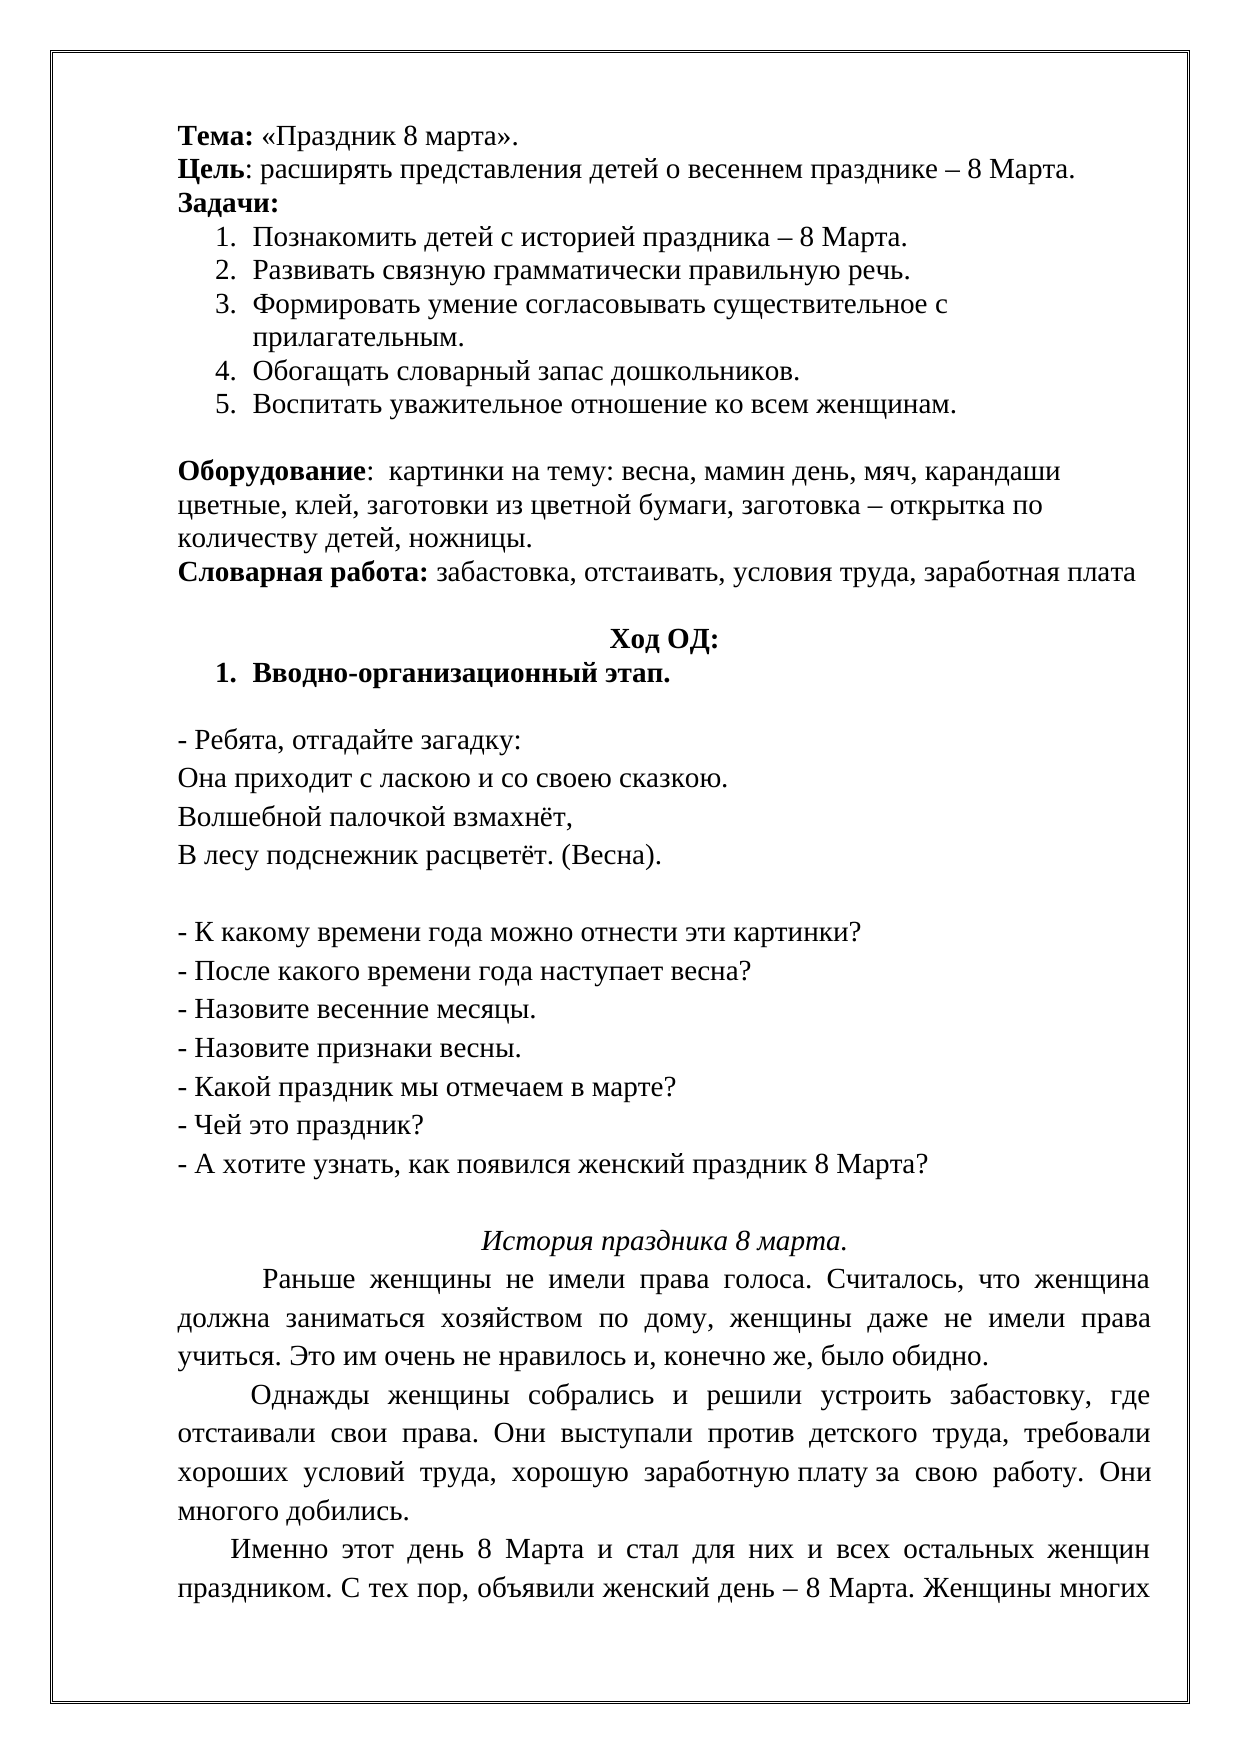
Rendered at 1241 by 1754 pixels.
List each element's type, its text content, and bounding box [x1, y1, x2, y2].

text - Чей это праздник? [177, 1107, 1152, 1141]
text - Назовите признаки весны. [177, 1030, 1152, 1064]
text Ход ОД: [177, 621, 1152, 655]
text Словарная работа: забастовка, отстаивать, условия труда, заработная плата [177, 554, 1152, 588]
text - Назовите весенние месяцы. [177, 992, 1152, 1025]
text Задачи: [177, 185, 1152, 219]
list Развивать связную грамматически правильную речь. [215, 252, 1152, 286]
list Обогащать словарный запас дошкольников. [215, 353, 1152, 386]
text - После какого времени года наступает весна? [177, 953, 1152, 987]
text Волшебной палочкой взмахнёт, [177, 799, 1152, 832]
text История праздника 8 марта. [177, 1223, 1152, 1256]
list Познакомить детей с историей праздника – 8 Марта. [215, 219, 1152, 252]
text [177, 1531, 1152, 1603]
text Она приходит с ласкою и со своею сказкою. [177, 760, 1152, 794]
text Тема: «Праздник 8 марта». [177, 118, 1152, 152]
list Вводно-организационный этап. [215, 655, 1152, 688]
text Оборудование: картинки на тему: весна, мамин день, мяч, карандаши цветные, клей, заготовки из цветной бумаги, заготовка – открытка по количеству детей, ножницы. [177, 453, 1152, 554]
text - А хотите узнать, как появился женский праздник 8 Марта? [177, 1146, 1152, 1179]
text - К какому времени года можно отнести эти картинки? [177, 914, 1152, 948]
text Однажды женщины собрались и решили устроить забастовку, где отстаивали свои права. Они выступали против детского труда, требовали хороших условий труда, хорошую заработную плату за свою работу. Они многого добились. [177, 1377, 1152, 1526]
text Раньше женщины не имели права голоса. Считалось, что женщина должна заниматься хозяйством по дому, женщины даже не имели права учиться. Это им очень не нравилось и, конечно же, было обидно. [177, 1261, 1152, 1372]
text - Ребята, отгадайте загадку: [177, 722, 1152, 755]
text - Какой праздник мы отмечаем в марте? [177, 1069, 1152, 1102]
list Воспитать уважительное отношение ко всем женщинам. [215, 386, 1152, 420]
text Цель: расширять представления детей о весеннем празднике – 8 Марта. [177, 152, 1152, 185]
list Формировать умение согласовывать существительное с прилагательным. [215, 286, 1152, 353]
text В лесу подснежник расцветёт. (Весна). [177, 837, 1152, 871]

..........

== About this task ==
Determine the number of lines in the entries that contain "праздника", then write that number alone.

== Exercise output ==
2